Stored data:
>>>
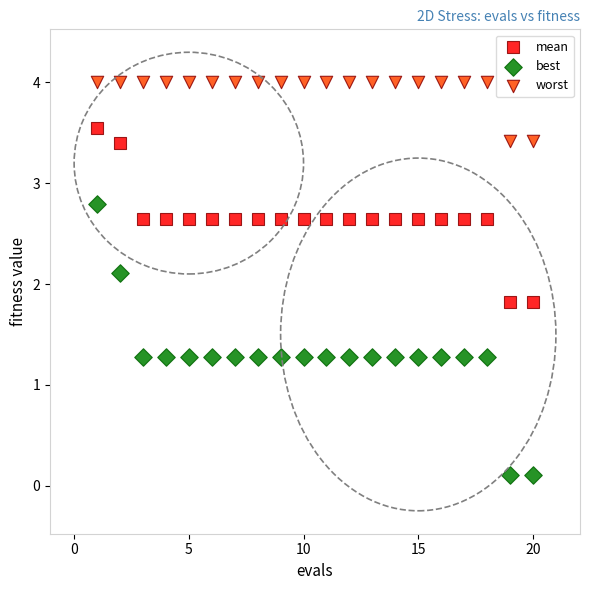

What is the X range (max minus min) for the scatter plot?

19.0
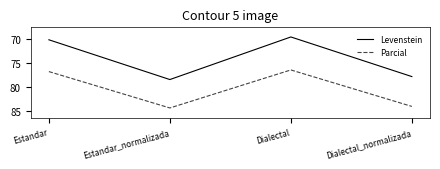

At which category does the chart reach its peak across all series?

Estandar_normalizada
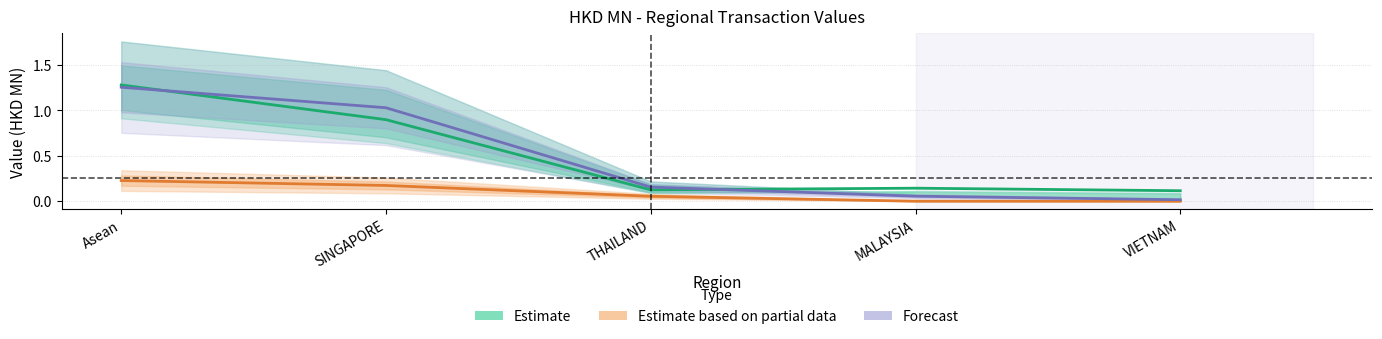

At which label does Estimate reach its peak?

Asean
<<<
>>>
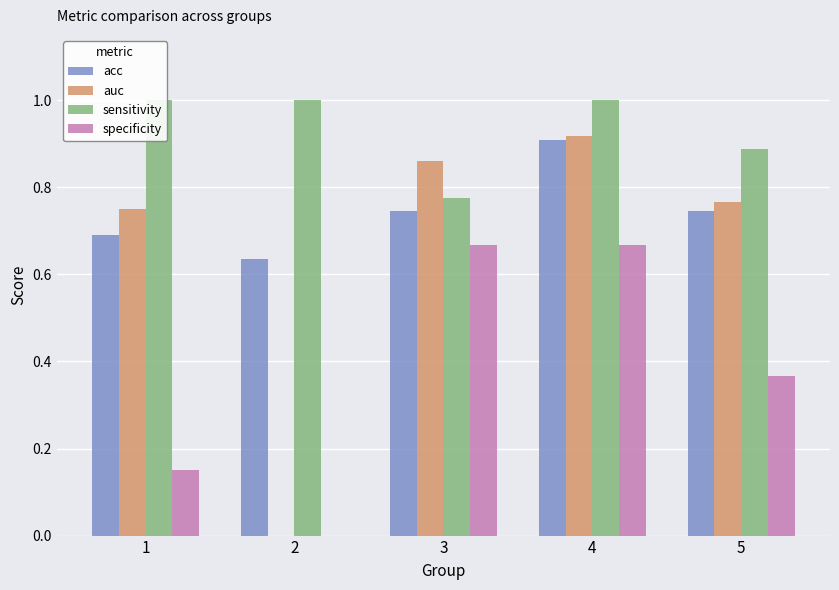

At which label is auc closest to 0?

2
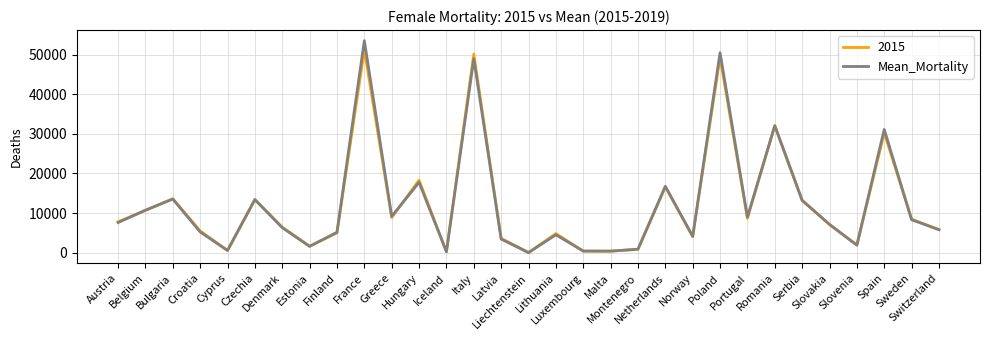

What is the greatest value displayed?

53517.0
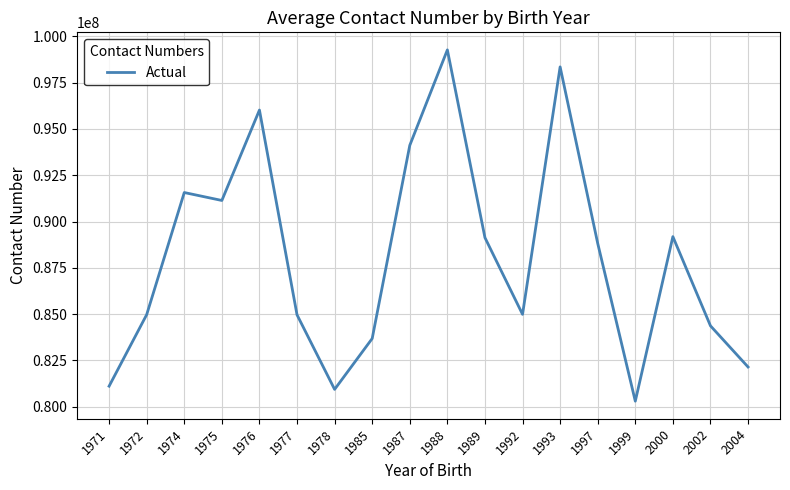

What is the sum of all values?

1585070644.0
<<<
= PROBLEM REQUIREMENTS =
Count the lines above that contain the word "which" and give only that number.

= RESPONSE BELOW =
3